Days, years, centuries later the heart could be returned to the body and the vampire would reanimate, almost as strong as ever, weak and hungry perhaps, but ready to hunt again.

It wasn’t quite eternal youth. But it was as close as they could get.

She thought of the way the vampire of Gettysburg— her vampire, she had come to think of him—had looked when she’d first seen him. Stringy, bad skin, limbs like sticks. His rib cage had stuck out prominently from his white flesh and his face had been hollow and depleted. That had to be what came of being denied blood for so many decades. Yet as soon as he started drinking again he had plumped out with surprising quickness.

“If you have a better answer, tell me,” Arkeley said.

Caxton fumed in silence, unwilling to give up her denial. Knowing that he was right anyway. “Okay,” she said.

“At the very least it’s a working hypothesis.”

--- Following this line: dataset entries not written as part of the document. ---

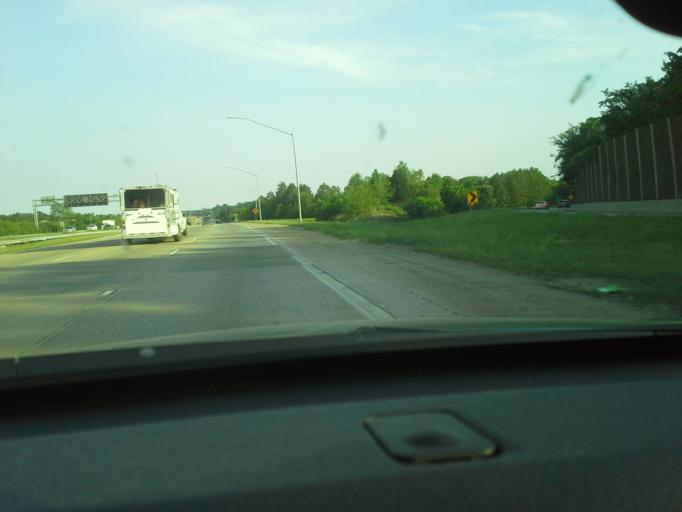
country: US
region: Maryland
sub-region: Anne Arundel County
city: South Gate
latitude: 39.1302
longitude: -76.6426
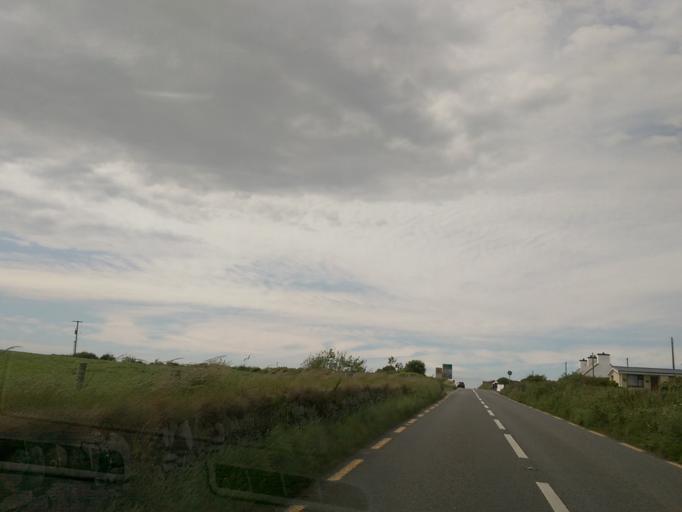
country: IE
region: Munster
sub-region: An Clar
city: Kilrush
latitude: 52.8654
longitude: -9.4146
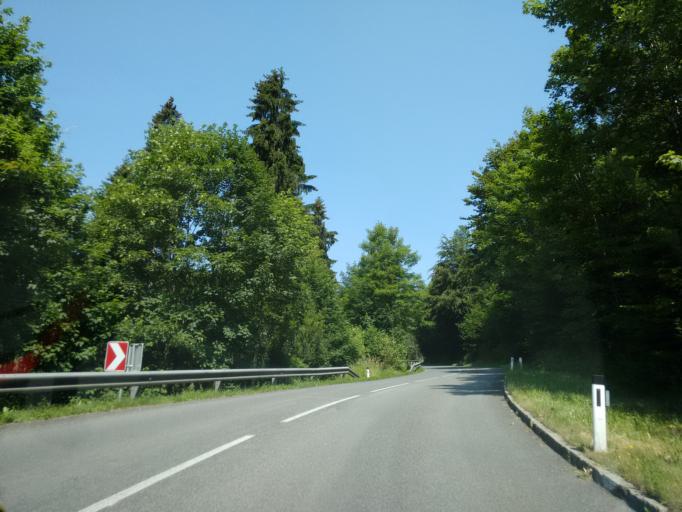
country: AT
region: Upper Austria
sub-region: Politischer Bezirk Urfahr-Umgebung
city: Altenberg bei Linz
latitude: 48.3652
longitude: 14.3317
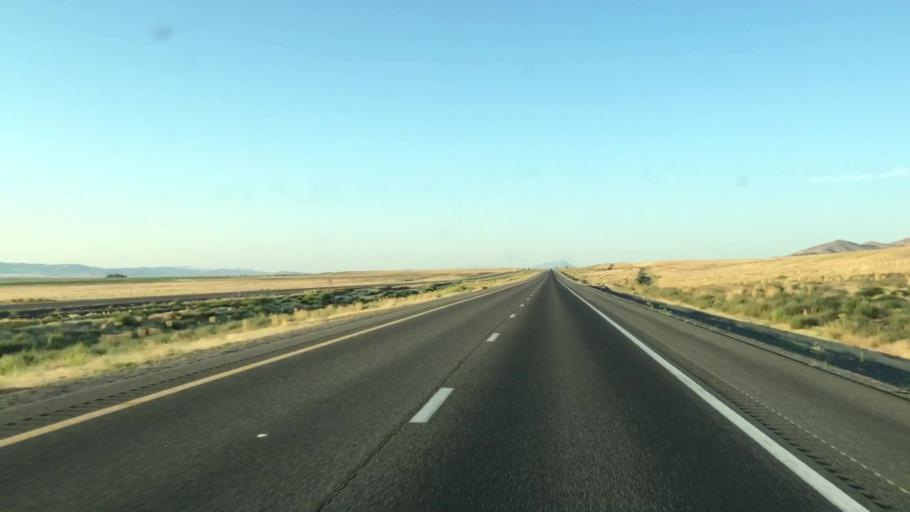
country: US
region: Nevada
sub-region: Humboldt County
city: Winnemucca
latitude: 40.7612
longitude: -118.0168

“Okay!” she said again. She handed him the photocopy and he tucked it in his pocket. Caxton ran her fingers through her hair, her elbows out. Slowly she turned away from him. Exhaustion and fear caught up with her as if she’d been running down a dark corridor and smacked right into a wall she couldn’t see. “I just—I can’t—they’re too strong already! They’re too good at what they do. Now they have this power too. I guess they had it all along, but we were so in the dark we didn’t even realize it. We can’t keep up with them. I can’t keep up with them.” She started walking out of the room. Away from him, from the bones. She didn’t want to see any more skeletons, didn’t want to be around them. Ever again. “I can’t do this,” she said.